4 de Marzo de 2024. Los firmantes piden una acción inmediata de la Comisión Europea para garantizar el pleno reconocimiento del biometano y los combustibles derivados del mismo importados en la base de datos de la Unión.
Como se comunicó en noviembre de 2023, la Comisión Europea ha expresado su intención de excluir la certificación del biometano y, por extensión, de los combustibles a base de biometano cuando dependan del transporte a través de redes extracomunitarias.

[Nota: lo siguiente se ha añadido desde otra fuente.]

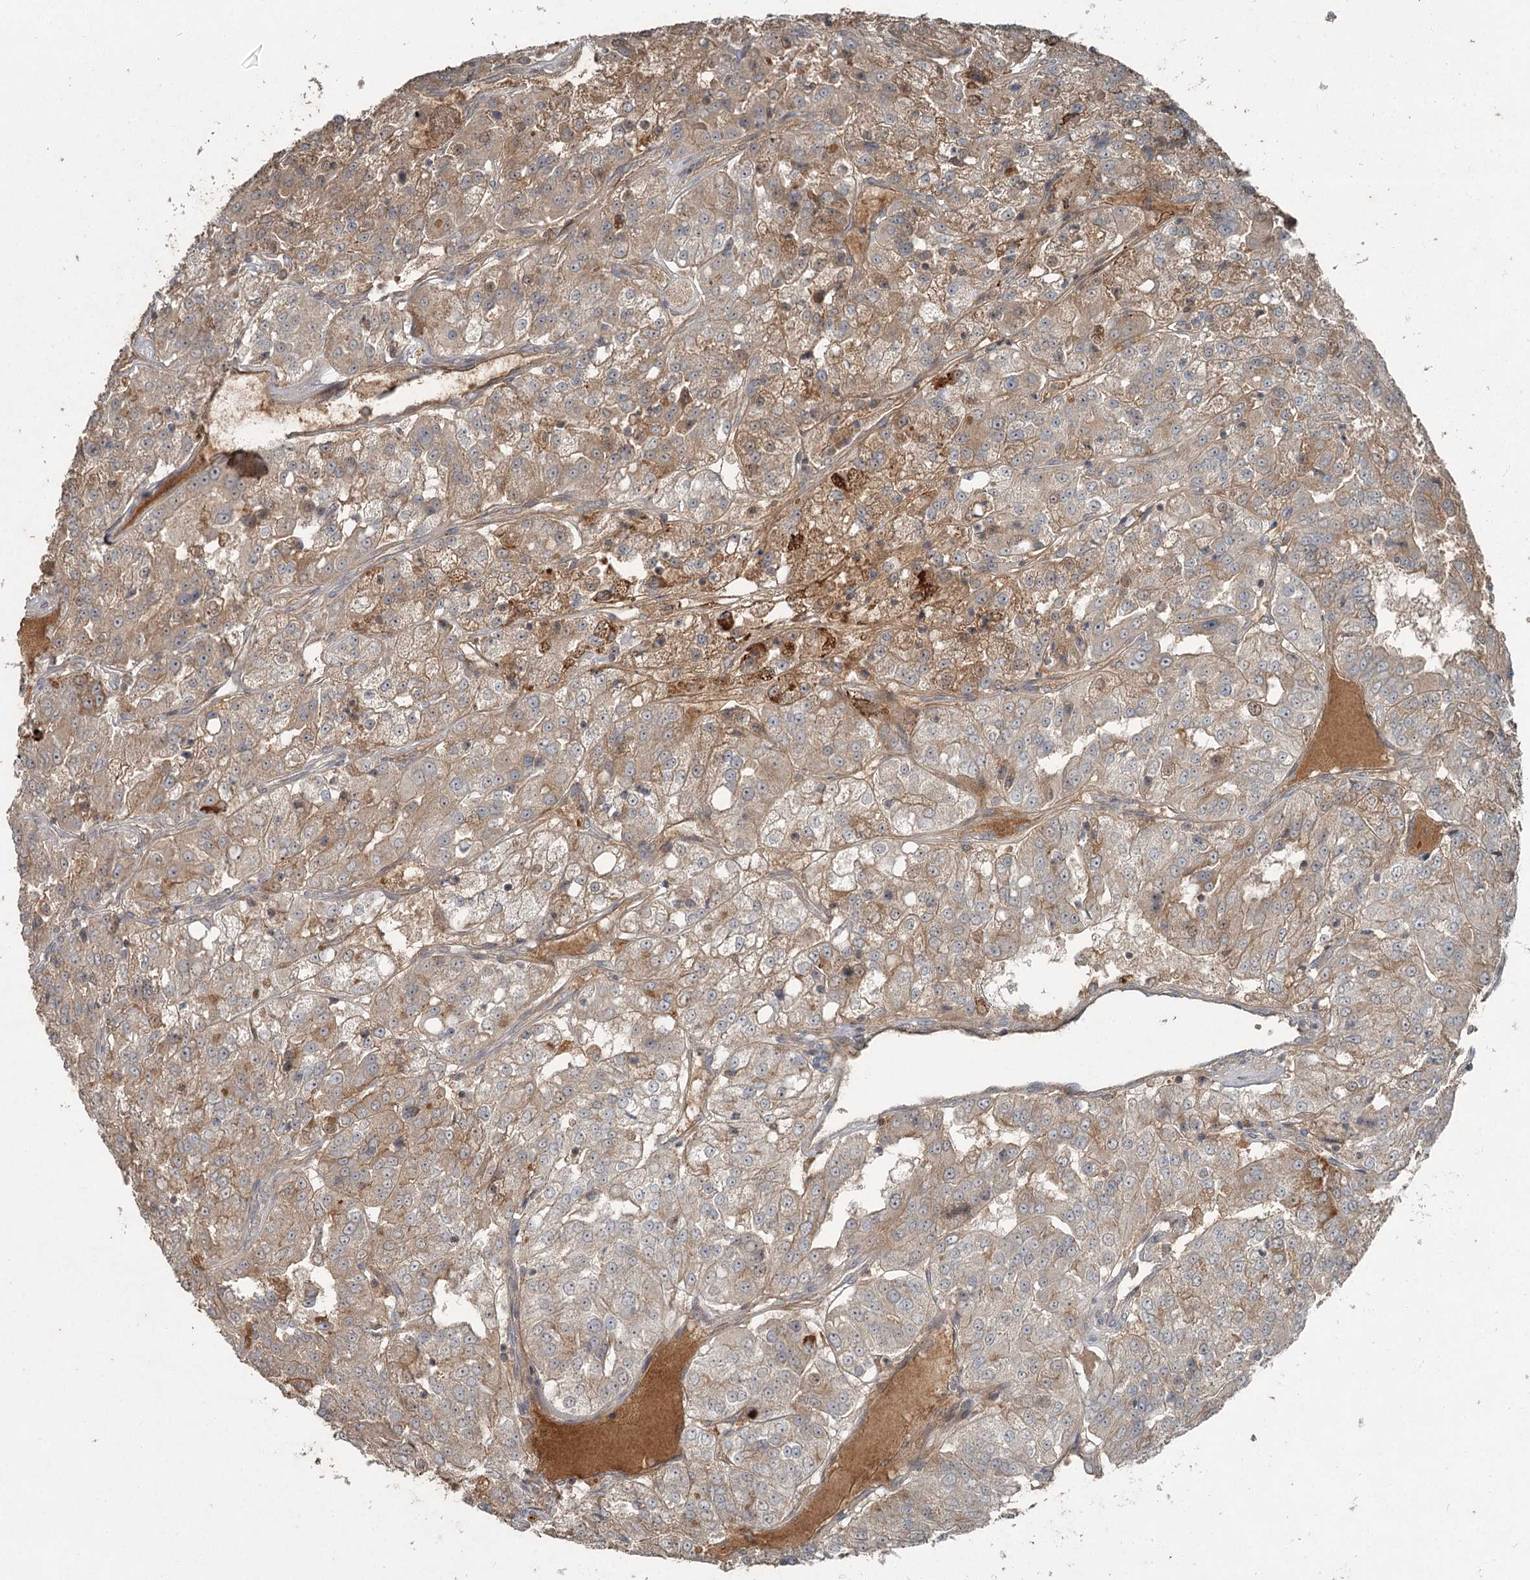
{"staining": {"intensity": "moderate", "quantity": "25%-75%", "location": "cytoplasmic/membranous"}, "tissue": "renal cancer", "cell_type": "Tumor cells", "image_type": "cancer", "snomed": [{"axis": "morphology", "description": "Adenocarcinoma, NOS"}, {"axis": "topography", "description": "Kidney"}], "caption": "Brown immunohistochemical staining in renal adenocarcinoma exhibits moderate cytoplasmic/membranous staining in about 25%-75% of tumor cells.", "gene": "SLC39A8", "patient": {"sex": "female", "age": 63}}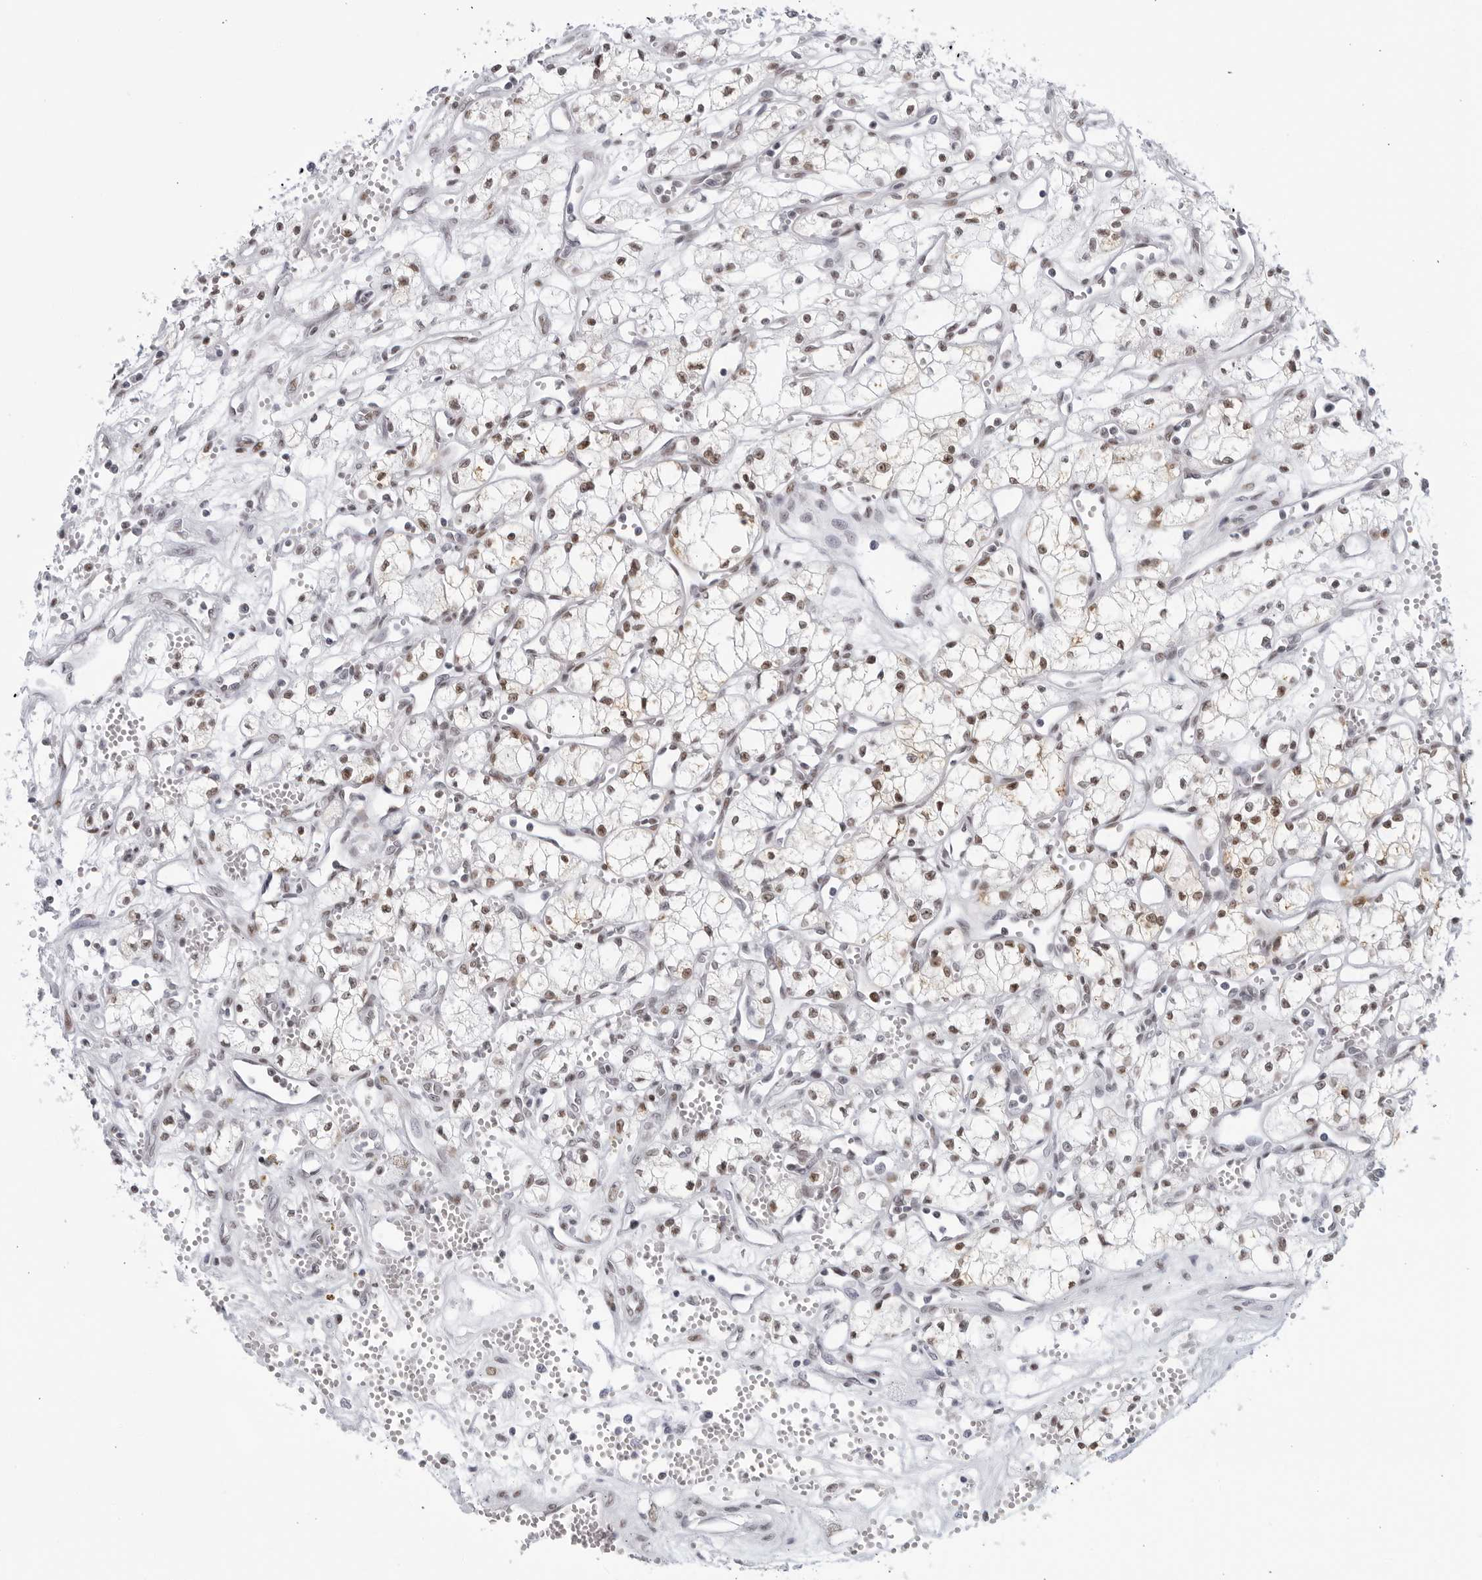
{"staining": {"intensity": "moderate", "quantity": "25%-75%", "location": "nuclear"}, "tissue": "renal cancer", "cell_type": "Tumor cells", "image_type": "cancer", "snomed": [{"axis": "morphology", "description": "Adenocarcinoma, NOS"}, {"axis": "topography", "description": "Kidney"}], "caption": "Renal adenocarcinoma was stained to show a protein in brown. There is medium levels of moderate nuclear positivity in about 25%-75% of tumor cells.", "gene": "HP1BP3", "patient": {"sex": "male", "age": 59}}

Según Eurogas, es necesaria una acción inmediata: la base de datos de la Unión para combustibles líquidos se puso en marcha en enero de 2024 y comenzará a regir para los gaseosos a más tardar en noviembre de 2024. Sin embargo, advierten que no debe existir ninguna limitación para los combustibles que demuestren un pleno cumplimiento de los requisitos de sostenibilidad y reducción de emisiones de GEI equivalentes a los definidos en la Directiva sobre energías renovables. Esta decisión obstaculizará las importaciones de biometano y combustibles a base del mismo, como el biometanol, procedentes de terceros países.
Los firmantes señalan que se debe fomentar el uso de gas renovable y la utilización de la infraestructura de transporte existente no debería penalizar a los usuarios finales en la UE que dependen de estos combustibles para alcanzar los objetivos climáticos. El enfoque propuesto por la Comisión Europea también envía una señal negativa para el hidrógeno y sus derivados, que dependerán de la base de datos de la Unión y para cuyas importaciones la Comisión considera de importancia crítica, como en el REPowerEU con un objetivo de 10 millones de toneladas de hidrógeno renovable importado.
En general, el atractivo del mercado de la UE para estos combustibles renovables se verá perjudicado. Pondrá en peligro las inversiones realizadas por socios en terceros países y erosionará su confianza a largo plazo en la estabilidad regulatoria. Esta medida obstaculiza el comercio mundial de estos productos y cabe esperar repercusiones en las exportaciones de la UE. En última instancia, obstaculizará el logro del objetivo energético y climático de la Unión.